Method 1 – Bit trick: ~x & (x + 1)

Intuition

x + 1 sets the rightmost 0 bit of x to 1 and clears the 1 bits to its right. The complement ~x has 1 where x has 0. AND-ing ~x and (x + 1) leaves a single 1 at the rightmost 0 position and clears other bits.
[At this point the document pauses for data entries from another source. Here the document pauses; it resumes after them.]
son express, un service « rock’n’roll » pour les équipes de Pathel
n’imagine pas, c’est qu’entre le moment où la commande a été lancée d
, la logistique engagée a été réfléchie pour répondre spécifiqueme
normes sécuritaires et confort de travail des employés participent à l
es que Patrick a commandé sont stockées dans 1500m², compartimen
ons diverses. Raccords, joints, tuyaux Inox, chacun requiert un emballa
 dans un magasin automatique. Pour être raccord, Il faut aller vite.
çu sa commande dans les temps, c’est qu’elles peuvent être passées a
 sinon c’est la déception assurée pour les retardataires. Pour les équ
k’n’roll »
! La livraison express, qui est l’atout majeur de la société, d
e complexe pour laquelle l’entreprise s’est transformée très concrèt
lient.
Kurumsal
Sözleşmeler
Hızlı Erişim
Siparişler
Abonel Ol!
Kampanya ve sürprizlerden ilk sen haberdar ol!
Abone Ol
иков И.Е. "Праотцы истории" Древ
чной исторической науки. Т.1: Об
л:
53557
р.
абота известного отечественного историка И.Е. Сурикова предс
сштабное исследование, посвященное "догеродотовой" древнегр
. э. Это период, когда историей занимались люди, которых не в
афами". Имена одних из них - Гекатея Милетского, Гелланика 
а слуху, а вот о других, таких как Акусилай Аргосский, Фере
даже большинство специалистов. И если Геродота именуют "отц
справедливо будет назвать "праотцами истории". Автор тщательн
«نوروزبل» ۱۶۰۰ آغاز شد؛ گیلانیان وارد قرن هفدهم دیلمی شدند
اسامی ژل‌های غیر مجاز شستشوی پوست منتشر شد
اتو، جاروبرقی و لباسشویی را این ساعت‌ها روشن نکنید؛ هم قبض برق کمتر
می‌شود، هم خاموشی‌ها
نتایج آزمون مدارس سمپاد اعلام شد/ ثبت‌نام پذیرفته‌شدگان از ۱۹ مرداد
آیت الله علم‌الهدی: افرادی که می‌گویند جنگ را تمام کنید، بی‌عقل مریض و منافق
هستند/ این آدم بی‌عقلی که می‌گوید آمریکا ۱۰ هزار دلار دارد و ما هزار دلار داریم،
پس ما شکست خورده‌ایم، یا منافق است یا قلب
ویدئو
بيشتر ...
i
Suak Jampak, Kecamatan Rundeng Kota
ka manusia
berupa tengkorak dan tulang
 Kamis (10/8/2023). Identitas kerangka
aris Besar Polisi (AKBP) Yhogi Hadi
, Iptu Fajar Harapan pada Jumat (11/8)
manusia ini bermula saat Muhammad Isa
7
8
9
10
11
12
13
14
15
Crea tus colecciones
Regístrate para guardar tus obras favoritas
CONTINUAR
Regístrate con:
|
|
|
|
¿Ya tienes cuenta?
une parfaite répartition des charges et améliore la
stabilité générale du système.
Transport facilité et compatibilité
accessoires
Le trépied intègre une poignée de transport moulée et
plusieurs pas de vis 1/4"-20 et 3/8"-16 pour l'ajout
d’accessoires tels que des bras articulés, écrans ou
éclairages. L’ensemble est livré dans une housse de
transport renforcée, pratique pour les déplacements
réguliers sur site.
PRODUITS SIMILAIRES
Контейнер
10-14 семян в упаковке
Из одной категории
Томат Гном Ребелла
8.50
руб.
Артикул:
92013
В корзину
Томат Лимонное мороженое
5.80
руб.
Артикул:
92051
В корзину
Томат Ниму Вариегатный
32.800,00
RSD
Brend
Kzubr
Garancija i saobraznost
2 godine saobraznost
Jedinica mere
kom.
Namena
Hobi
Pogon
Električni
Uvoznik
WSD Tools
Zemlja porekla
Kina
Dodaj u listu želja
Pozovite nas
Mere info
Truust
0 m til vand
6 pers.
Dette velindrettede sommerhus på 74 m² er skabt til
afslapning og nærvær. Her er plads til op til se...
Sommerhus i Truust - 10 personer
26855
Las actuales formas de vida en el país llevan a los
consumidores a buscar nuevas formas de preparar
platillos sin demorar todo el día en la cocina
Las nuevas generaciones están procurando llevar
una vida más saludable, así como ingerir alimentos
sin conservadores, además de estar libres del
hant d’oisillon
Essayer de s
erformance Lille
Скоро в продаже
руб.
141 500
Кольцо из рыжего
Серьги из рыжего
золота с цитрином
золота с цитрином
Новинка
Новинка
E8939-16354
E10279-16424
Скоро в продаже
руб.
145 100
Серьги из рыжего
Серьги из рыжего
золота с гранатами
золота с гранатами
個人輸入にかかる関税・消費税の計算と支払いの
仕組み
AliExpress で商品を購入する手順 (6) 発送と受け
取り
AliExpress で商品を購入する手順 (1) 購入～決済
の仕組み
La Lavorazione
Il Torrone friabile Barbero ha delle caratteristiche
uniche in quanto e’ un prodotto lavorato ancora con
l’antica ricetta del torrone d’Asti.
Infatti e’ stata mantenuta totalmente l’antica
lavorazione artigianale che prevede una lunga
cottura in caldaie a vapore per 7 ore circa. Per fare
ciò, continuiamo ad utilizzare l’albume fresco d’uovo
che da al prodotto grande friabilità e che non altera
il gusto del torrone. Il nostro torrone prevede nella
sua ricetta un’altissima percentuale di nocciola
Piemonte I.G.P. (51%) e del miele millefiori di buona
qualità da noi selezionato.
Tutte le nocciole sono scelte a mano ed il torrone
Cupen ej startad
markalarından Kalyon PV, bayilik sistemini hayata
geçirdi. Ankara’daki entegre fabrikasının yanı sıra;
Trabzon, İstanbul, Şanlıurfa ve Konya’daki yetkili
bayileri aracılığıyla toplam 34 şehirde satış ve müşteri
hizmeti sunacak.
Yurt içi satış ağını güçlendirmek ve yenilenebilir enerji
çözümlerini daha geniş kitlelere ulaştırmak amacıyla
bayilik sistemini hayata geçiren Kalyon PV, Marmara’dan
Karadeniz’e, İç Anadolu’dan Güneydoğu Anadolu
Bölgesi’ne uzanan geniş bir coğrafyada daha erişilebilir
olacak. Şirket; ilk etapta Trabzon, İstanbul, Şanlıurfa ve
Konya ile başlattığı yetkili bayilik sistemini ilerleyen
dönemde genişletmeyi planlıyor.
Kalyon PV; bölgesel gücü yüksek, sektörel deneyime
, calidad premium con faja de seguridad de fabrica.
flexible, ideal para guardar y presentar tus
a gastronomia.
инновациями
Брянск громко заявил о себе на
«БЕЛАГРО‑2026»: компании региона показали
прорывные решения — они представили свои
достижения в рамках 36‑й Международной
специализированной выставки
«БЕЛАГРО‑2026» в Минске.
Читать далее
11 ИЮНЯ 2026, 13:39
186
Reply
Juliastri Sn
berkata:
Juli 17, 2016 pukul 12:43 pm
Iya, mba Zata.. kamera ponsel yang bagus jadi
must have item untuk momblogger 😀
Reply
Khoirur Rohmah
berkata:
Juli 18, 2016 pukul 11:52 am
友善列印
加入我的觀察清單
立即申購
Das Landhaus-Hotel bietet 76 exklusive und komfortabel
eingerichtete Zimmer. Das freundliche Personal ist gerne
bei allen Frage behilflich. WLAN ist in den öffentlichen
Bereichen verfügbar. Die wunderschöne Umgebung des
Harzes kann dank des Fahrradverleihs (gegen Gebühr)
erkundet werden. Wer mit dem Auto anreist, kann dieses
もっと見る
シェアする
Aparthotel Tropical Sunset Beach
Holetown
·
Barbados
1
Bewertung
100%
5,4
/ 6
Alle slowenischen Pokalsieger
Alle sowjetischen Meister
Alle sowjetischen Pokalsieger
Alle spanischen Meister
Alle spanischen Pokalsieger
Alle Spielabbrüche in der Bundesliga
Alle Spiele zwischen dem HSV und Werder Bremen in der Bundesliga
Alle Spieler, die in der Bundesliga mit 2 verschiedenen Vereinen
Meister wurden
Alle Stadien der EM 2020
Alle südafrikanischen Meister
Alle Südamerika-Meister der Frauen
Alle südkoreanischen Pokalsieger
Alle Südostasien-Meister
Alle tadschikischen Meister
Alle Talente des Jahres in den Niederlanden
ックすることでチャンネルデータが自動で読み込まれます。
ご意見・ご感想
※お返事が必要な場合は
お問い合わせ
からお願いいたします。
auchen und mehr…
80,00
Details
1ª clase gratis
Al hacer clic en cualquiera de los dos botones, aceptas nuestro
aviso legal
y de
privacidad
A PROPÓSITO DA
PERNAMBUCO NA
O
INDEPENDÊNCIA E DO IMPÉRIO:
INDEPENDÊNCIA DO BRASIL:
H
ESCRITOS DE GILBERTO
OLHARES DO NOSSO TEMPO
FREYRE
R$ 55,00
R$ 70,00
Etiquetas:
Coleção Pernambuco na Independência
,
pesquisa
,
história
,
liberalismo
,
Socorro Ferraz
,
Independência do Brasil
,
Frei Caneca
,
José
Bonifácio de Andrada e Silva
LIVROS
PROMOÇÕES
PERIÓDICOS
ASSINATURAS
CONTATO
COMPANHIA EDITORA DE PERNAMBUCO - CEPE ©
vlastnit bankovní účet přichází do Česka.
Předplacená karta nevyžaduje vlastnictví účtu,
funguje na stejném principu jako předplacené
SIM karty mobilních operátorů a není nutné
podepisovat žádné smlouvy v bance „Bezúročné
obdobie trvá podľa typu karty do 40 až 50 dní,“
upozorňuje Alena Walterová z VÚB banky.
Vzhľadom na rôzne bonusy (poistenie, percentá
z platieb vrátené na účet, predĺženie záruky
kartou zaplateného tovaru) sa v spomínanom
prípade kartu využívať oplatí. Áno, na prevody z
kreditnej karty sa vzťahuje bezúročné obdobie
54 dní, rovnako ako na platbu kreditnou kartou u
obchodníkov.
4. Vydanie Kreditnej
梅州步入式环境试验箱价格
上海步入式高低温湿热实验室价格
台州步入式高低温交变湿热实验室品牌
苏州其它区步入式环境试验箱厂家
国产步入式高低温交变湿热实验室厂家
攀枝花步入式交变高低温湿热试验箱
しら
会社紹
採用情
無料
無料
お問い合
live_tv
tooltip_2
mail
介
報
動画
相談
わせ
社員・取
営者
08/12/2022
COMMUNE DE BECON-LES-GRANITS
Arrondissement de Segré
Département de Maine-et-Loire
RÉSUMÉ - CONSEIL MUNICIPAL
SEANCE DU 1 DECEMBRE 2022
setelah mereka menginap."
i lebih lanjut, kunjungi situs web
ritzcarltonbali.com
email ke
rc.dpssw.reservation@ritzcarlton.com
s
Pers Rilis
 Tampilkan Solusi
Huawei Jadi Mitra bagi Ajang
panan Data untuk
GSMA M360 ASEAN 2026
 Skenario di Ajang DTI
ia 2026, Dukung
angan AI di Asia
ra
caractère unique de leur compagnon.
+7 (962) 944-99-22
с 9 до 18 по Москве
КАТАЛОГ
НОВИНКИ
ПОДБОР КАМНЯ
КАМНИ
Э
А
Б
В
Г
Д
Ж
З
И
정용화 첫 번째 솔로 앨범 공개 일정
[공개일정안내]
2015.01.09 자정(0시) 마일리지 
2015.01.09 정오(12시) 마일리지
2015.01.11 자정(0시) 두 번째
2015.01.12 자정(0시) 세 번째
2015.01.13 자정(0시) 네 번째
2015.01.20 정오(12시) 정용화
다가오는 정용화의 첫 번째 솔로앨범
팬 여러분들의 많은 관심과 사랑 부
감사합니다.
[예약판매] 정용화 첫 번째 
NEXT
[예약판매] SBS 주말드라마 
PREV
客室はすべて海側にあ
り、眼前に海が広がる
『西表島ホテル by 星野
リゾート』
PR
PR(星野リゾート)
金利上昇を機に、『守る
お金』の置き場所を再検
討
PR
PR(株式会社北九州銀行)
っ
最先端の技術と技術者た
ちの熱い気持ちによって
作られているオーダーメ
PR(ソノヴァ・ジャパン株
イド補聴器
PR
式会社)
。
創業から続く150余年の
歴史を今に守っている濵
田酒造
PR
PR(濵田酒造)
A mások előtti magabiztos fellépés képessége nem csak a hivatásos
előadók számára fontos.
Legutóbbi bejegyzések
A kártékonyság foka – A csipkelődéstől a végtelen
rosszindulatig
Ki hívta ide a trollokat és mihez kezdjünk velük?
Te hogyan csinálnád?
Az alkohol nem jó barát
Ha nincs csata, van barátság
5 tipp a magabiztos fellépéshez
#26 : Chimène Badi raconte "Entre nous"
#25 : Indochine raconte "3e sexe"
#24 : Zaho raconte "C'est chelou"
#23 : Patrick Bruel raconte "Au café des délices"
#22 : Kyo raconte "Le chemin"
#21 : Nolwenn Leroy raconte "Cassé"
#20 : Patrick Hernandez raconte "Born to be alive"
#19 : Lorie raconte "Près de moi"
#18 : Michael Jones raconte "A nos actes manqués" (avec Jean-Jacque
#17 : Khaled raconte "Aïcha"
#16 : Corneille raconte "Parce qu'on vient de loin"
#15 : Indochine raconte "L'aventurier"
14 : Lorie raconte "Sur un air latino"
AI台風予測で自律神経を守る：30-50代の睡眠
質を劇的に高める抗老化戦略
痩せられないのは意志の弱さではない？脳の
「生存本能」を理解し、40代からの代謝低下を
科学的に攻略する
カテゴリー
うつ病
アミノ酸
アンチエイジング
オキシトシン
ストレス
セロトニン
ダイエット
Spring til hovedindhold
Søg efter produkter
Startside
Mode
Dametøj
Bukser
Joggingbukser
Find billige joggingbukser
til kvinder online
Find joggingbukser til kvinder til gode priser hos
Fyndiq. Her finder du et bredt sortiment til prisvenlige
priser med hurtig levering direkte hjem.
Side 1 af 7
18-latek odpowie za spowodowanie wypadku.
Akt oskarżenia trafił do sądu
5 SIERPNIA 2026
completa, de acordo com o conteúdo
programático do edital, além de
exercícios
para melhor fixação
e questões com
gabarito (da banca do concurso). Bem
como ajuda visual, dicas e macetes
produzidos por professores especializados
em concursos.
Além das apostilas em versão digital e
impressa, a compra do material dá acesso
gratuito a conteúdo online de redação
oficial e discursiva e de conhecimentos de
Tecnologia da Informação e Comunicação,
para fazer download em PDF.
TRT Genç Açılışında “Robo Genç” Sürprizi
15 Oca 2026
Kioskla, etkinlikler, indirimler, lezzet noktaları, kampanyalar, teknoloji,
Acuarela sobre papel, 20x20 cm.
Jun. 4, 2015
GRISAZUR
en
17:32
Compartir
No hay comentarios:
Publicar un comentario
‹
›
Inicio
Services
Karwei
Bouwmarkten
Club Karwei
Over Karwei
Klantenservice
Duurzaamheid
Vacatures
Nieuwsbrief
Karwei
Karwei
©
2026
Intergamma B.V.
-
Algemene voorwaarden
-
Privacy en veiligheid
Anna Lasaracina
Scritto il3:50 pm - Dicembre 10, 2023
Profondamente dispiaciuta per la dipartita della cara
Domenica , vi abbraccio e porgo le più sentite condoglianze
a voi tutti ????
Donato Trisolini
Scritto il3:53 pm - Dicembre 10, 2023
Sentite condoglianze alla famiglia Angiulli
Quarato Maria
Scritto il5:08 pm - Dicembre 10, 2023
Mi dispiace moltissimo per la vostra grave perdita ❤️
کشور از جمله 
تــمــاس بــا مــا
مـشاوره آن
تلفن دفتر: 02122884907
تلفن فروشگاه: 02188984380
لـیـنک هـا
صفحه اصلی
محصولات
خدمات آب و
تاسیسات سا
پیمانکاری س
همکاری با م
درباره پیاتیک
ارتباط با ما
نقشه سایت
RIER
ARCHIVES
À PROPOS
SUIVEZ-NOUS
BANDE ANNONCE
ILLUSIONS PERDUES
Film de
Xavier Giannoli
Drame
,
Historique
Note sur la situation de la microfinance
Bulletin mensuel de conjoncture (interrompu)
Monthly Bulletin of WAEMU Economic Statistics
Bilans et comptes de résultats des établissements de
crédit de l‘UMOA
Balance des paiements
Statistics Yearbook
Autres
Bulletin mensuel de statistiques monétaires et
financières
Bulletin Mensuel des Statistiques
If x is all 1s, (x + 1) overflows to 0 (for fixed-width unsigned words) and the result is 0.

Approach

• Treat x as an unsigned word of width w (machine word or explicit width).
• Compute res = (~x) & (x + 1).
• If using unbounded integers (Python), mask with mask = (1 << w) - 1 to restrict to w bits: res & mask.

Edge cases

• If x has no zero bits (all ones), (x + 1) wraps to 0 and res becomes 0.
• Use unsigned types to avoid undefined or implementation-defined signed behavior in languages like C/C++.

Dry Run

x            = 01011011
~x           = 10100100
x + 1        = 01011100
~x | (x + 1) = 00000100

Code

C++

class Solution {
 public:
  unsigned singleOneAtRightmostZero(unsigned x) {
    return (~x) & (x + 1u);
  }
};

Go

package main

func SingleOneAtRightmostZero(x uint) uint {
    return ^x & (x + 1)
}

Java

class Solution {
    public int singleOneAtRightmostZero(int x) {
        return (~x) & (x + 1);
    }
}

Python

class Solution:
    def single_one_at_rightmost_zero(self, x: int, width: int = 32) -> int:
        mask = (1 << width) - 1
        return ((~x) & (x + 1)) & mask

Complexity

• ⏰ Time complexity: O(1) — constant-time bitwise operations.
• 🧺 Space complexity: O(1).